■ WHAT IS REQUIRED
Each record below should be output verbatim, without pictures.

■ EXTRACTED ENTRIES
== == ==

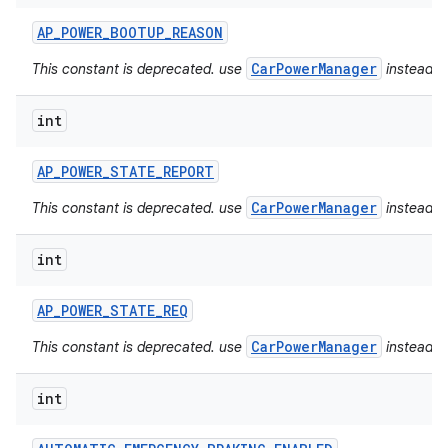
AP
_
POWER
_
BOOTUP
_
REASON
CarPowerManager
This constant is deprecated. use
instead.
int
AP
_
POWER
_
STATE
_
REPORT
CarPowerManager
This constant is deprecated. use
instead.
int
AP
_
POWER
_
STATE
_
REQ
CarPowerManager
This constant is deprecated. use
instead.
int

== == ==

■ RESPONSE TO THE EXERCISE
AP
_
POWER
_
BOOTUP
_
REASON
CarPowerManager
This constant is deprecated. use
instead.
int
AP
_
POWER
_
STATE
_
REPORT
CarPowerManager
This constant is deprecated. use
instead.
int
AP
_
POWER
_
STATE
_
REQ
CarPowerManager
This constant is deprecated. use
instead.
int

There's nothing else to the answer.